(Dataset entries)
§

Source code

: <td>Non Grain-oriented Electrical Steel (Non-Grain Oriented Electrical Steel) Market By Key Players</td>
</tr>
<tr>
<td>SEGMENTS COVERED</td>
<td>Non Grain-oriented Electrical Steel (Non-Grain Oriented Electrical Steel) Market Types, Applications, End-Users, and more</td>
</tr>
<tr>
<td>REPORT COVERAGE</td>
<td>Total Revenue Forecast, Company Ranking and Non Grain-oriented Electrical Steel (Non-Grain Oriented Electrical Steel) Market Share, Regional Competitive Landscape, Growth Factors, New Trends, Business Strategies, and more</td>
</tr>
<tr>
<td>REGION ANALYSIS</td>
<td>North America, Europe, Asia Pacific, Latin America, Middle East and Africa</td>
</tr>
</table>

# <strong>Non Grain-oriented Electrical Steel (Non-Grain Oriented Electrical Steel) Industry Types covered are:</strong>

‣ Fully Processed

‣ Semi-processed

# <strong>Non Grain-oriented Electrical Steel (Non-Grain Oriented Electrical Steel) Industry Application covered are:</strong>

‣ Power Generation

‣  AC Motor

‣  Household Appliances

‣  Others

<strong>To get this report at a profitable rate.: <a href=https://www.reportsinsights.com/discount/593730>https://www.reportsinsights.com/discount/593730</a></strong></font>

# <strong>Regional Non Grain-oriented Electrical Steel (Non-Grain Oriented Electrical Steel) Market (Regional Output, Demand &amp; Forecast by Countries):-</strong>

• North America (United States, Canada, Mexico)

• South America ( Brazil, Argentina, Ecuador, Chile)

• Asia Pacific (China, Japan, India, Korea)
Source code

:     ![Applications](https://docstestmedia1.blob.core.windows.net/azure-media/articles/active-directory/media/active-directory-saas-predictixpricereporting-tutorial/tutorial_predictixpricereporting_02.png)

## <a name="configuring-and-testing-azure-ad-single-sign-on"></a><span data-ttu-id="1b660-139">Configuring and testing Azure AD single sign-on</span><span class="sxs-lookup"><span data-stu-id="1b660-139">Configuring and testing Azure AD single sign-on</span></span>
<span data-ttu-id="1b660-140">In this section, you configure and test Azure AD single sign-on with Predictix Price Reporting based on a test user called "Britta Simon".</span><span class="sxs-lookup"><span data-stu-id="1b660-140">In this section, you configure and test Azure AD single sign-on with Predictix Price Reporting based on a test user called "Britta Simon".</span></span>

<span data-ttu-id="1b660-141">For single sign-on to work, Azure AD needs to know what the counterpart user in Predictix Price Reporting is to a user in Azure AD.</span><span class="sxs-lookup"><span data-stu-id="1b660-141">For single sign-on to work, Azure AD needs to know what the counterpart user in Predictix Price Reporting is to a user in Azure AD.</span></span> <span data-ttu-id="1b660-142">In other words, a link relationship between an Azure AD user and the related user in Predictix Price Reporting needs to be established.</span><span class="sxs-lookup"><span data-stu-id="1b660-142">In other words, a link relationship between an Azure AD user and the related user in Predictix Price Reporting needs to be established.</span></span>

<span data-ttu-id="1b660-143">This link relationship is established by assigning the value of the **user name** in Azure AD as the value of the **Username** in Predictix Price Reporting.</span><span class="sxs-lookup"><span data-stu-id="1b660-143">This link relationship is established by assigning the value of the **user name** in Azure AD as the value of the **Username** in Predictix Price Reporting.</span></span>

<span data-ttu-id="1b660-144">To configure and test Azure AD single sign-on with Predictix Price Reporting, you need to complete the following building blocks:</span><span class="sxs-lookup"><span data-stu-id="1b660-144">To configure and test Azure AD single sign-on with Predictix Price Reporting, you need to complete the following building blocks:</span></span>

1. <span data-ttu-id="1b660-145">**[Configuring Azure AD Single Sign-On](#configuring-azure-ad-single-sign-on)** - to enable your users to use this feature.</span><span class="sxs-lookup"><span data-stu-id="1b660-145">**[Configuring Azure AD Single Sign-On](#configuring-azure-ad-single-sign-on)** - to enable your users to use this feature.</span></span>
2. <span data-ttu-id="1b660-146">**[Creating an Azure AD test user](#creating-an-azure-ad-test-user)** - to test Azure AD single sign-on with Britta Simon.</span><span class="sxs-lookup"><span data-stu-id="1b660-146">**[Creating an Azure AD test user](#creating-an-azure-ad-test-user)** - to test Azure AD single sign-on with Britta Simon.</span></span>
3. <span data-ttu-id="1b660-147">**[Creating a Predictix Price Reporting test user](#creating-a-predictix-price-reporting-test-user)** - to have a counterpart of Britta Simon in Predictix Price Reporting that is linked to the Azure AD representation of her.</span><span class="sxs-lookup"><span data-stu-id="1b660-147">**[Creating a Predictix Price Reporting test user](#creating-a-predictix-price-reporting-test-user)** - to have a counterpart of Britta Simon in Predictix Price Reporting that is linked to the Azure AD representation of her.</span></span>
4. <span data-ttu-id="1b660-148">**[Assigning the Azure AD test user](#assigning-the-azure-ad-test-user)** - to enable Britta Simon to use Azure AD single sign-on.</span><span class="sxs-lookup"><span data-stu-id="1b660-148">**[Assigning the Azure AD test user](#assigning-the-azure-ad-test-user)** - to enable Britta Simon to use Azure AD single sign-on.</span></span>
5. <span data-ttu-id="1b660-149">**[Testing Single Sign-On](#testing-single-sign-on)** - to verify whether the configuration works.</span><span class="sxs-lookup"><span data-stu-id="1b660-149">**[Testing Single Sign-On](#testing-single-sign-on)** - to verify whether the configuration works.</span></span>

§

## [Required work]
Can you rewrite the lines between the one containing "Application covered are:</strong>" and the one containing "# <strong>Regional Non", inclusive, with "Household Appliances" replaced by "Home Appliances" and nothing else altered?

## [Written response]
# <strong>Non Grain-oriented Electrical Steel (Non-Grain Oriented Electrical Steel) Industry Application covered are:</strong>

‣ Power Generation

‣  AC Motor

‣  Home Appliances

‣  Others

<strong>To get this report at a profitable rate.: <a href=https://www.reportsinsights.com/discount/593730>https://www.reportsinsights.com/discount/593730</a></strong></font>

# <strong>Regional Non Grain-oriented Electrical Steel (Non-Grain Oriented Electrical Steel) Market (Regional Output, Demand &amp; Forecast by Countries):-</strong>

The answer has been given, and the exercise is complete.